Iran’s Security Strategy in the Middle East

1. Executive Summary

  • Iran’s security strategy in the Middle East has mainly been directed by ruling domestic actors, mostly conservative political leadership led by Ali Khamenei and the Islamic Revolutionary Guard Corps (IRGC). Mentioned actors represent a leading force behind the Shia Crescent that stretches through allied territories with presence of Hezbollah and Houthis as well as Shia-led regimes in Iraq and Syria.

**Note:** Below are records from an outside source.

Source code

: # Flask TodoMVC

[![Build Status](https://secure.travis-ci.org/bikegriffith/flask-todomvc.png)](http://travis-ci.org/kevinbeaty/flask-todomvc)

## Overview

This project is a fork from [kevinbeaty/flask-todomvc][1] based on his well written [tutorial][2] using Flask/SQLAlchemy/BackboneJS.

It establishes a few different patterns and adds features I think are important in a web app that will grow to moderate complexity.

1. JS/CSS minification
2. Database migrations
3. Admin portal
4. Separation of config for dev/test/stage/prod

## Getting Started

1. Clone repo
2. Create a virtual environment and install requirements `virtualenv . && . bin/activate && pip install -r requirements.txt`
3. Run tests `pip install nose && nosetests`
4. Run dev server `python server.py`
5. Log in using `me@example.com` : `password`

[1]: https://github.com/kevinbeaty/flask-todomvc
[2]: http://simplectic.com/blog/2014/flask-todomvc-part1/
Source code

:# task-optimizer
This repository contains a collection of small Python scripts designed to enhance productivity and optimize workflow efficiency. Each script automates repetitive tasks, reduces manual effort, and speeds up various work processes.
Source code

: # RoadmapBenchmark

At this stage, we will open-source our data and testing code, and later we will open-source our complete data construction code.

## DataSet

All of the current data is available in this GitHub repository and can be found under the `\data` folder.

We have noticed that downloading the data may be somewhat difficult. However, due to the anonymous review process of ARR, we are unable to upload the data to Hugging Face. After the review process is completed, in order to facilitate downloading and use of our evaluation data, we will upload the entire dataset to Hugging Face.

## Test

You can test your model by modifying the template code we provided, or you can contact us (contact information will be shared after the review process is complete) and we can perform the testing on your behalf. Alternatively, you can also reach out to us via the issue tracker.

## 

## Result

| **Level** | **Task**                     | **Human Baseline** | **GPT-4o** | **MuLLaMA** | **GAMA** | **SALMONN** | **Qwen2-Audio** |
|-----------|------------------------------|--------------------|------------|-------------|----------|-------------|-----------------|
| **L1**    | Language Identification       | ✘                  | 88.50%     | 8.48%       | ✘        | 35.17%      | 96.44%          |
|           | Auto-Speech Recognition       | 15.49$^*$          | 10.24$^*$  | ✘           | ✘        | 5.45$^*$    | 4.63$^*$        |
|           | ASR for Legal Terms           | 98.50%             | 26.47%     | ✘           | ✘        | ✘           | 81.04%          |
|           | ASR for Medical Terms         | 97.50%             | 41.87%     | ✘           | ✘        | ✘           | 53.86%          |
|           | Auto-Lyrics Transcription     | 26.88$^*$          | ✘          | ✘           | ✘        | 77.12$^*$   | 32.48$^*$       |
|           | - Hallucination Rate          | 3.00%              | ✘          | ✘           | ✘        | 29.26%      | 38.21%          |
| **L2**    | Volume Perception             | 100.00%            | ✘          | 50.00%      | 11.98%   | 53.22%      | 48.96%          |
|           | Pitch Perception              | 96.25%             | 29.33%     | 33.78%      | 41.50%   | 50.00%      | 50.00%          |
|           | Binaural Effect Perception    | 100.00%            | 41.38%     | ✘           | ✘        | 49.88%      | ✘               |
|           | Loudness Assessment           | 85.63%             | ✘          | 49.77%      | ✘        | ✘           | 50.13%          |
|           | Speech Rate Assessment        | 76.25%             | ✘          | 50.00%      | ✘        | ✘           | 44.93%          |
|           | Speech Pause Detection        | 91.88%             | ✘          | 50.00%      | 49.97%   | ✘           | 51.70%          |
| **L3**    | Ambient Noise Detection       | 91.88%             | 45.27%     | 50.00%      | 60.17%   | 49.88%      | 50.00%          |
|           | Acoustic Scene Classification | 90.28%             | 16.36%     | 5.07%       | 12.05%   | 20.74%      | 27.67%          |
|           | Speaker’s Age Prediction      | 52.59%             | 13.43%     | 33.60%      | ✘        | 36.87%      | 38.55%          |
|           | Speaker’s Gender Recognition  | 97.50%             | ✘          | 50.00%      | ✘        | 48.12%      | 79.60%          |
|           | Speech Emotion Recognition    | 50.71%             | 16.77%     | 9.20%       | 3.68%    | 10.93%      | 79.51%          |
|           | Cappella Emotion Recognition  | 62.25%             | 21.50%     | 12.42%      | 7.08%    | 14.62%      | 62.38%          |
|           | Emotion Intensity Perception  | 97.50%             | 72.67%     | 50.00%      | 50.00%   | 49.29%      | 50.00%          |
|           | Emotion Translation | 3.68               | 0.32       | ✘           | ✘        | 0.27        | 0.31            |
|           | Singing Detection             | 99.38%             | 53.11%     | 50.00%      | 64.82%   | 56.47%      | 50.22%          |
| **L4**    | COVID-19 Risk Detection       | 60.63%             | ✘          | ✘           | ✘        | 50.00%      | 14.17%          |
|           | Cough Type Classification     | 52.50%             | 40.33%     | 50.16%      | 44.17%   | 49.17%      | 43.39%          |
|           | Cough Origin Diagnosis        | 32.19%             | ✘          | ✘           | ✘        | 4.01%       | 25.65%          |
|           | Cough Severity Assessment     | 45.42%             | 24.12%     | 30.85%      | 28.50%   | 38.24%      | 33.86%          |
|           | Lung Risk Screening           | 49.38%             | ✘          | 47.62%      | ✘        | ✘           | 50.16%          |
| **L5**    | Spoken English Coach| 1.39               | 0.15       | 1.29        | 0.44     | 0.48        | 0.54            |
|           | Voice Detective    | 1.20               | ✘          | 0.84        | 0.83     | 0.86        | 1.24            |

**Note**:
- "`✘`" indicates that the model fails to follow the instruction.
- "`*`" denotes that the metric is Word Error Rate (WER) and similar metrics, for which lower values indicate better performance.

The crucial determinants of Iran’s security strategy have been both domestic, such as Khomeinism and related spread of the Islamic revolution across the region, and external, such as Sunni-Shia rivalry, Iran-Israel proxy war, or strengthening the role of Russia and Turkey.
  • The last decade saw the emergence of two informal alliances between Iran and Shia proxies on the one side and Israel, the US, and Sunni monarchies led by Saudi Arabia on the other. Russia and Turkey tend to be more pragmatic and have established a cooperation with both sides, though the one with Iran has been preferred in recent years.
  • Iran’s strengths encompass its military strength, the coherence of the Shia alliance, and the proven military capabilities of Iran and its proxies. Its weaknesses include conventional military weakness, considerable war attrition, and the pragmatic nature of the alliance with Russia and Turkey. A strengthening of this alliance would be an opportunity along with further exploitation of existing alliances within the Shia Crescent. Iran is primarily threatened by potential collapse of some proxies, most probably either Shia-dominated regime in Iraq or Houthis in Yemen, and limited strikes by Israel and the US.
  • Iran’s security goals and actions are linked primarily with two critical ongoing security issues: 1) A direct confrontation with the anti-Iranian coalition, and 2) A persistence of the Shia Crescent.
  • Systemic changes in Iran are very unlikely, while considerable changes in strategy are probable only if Israel, Saudi Arabia, or the US would radically change their stances. Especially the US would be instrumental in changing the general line towards Tehran, though any rapprochement seems improbable now when the US strike targeted Qasem Soleimani. The same line as nowadays will persist in the foreseeable future.